# Request:
Throughout the material below, tally the lines containing "Grusbandens" and give the total with no accompanying text.

# Records for this exercise:
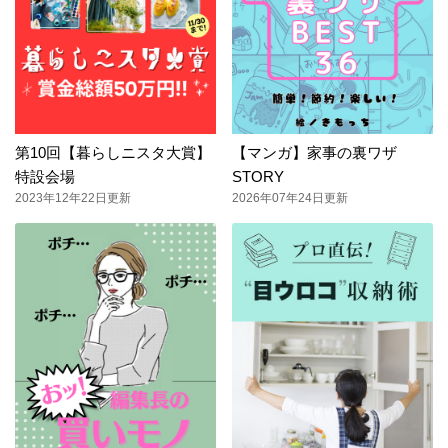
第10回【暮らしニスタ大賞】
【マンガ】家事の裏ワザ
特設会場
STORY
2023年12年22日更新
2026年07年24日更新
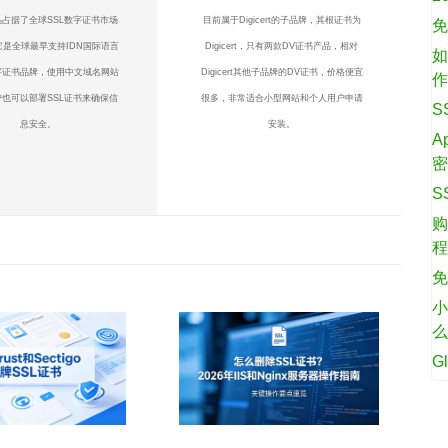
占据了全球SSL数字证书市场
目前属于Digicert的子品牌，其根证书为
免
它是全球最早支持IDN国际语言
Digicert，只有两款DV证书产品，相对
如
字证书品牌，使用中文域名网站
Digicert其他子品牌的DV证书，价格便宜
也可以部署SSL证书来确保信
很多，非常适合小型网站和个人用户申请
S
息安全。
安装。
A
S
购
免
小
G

* * *

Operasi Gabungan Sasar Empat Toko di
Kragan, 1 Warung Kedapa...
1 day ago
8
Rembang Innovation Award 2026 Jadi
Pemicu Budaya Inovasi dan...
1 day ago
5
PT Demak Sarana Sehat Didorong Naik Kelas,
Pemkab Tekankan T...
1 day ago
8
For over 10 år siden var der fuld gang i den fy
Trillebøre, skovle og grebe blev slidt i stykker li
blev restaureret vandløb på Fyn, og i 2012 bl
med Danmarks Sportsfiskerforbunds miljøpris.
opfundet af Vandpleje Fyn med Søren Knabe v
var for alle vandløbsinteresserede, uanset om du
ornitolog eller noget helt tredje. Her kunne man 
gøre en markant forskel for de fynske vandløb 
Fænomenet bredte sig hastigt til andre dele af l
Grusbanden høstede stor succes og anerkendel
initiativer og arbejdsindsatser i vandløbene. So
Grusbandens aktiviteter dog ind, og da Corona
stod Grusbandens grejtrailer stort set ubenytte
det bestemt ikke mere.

# Task result:
2